++++ Provided records
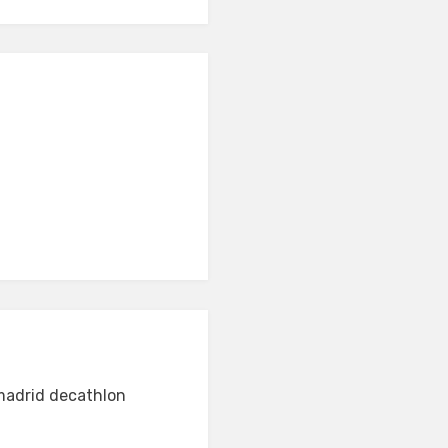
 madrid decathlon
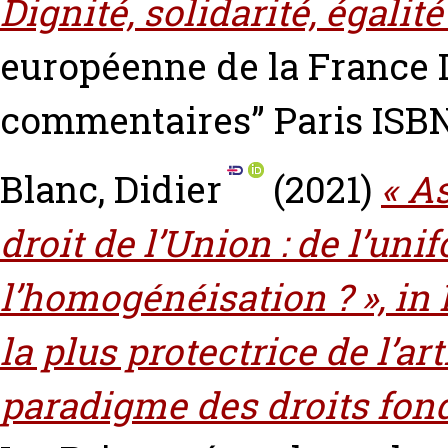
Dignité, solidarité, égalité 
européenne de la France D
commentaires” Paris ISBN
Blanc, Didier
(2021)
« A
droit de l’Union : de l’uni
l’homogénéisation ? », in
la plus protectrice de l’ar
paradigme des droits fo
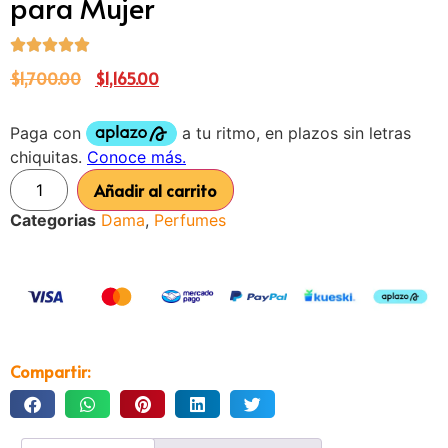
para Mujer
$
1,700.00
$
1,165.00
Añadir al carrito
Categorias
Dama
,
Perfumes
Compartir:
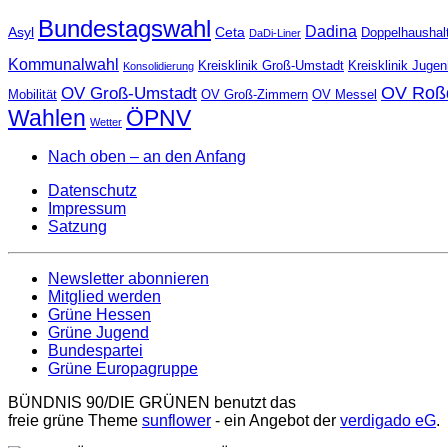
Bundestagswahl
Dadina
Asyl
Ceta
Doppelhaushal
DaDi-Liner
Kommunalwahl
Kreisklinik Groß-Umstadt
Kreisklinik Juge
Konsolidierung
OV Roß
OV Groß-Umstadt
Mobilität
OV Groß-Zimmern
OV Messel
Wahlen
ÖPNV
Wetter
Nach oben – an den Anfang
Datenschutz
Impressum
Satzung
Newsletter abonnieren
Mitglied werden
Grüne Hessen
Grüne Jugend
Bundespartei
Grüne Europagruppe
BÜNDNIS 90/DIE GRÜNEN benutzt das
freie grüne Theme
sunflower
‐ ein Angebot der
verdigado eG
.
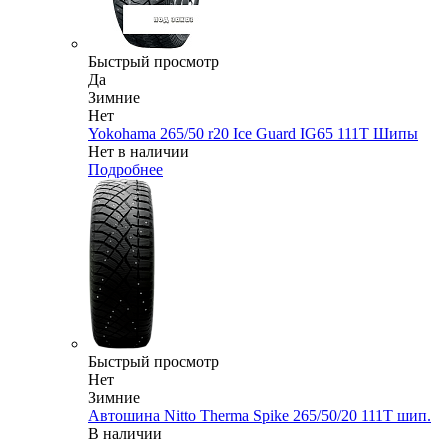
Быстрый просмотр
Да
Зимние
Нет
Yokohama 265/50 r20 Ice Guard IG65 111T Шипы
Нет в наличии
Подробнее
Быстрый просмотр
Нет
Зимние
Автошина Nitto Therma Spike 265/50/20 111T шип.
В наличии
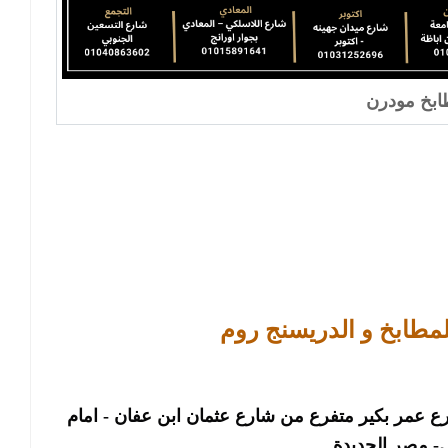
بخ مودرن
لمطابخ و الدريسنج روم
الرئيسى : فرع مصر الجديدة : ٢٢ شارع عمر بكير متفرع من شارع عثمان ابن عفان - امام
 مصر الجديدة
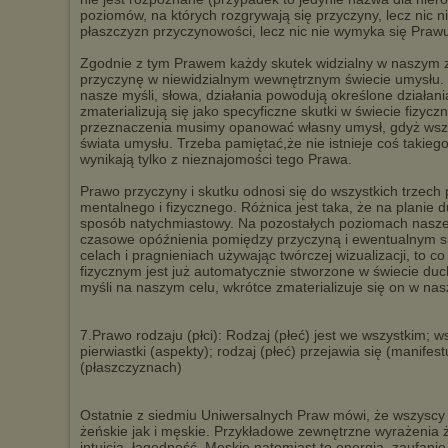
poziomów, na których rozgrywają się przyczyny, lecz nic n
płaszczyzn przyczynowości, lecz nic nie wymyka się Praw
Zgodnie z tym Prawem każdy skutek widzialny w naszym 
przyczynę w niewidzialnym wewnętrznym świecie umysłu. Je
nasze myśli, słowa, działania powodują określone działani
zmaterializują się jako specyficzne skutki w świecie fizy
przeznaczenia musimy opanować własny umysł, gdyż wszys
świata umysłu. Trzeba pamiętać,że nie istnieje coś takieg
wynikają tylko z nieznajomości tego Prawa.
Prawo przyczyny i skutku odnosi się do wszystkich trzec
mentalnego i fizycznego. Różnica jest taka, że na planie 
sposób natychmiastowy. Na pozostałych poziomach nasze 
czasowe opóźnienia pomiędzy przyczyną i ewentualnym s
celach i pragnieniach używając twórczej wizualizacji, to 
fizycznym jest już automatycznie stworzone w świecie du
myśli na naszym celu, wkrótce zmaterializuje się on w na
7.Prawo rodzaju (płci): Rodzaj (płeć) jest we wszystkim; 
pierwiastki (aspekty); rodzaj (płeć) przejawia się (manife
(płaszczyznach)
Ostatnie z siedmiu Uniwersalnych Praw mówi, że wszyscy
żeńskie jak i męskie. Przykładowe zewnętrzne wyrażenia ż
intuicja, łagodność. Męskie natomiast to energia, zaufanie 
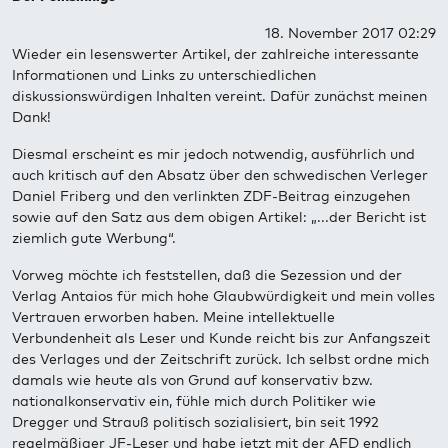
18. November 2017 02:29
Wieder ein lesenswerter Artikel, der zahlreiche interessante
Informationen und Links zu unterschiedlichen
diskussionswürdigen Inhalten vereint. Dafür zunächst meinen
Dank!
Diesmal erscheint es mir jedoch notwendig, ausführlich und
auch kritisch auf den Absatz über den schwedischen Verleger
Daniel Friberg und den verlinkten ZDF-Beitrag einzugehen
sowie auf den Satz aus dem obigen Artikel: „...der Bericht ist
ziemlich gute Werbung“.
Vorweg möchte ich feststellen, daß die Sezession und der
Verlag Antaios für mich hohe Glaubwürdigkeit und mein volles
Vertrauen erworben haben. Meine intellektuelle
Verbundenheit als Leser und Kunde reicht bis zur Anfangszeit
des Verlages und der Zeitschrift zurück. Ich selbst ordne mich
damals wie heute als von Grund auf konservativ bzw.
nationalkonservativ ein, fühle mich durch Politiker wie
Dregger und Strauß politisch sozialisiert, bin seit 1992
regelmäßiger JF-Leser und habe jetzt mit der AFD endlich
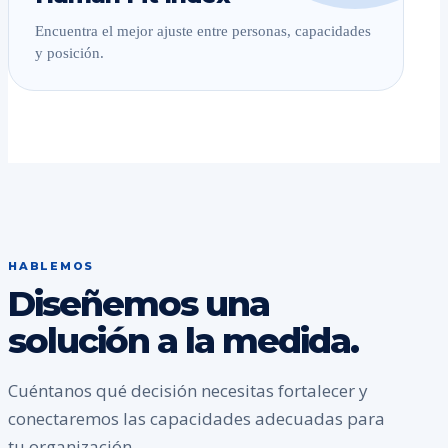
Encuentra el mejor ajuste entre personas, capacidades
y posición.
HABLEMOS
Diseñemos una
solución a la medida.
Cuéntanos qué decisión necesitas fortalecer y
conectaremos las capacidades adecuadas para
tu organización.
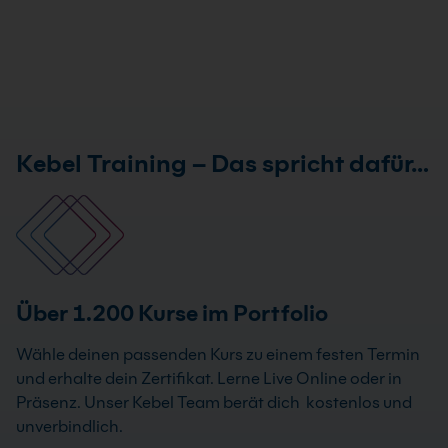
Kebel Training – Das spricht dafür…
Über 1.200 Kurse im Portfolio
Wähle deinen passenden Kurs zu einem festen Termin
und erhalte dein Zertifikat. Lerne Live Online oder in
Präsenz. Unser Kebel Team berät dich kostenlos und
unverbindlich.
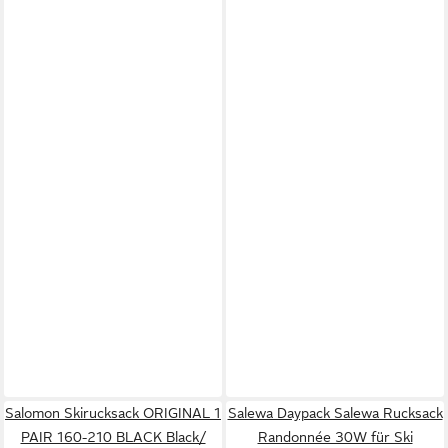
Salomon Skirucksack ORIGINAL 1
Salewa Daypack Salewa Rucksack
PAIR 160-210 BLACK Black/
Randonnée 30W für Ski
++++++++
* [Work request]: How many lines of the material above contain the string "Kreisklinik"? Answer with the number only.

* [Exercise result]: 2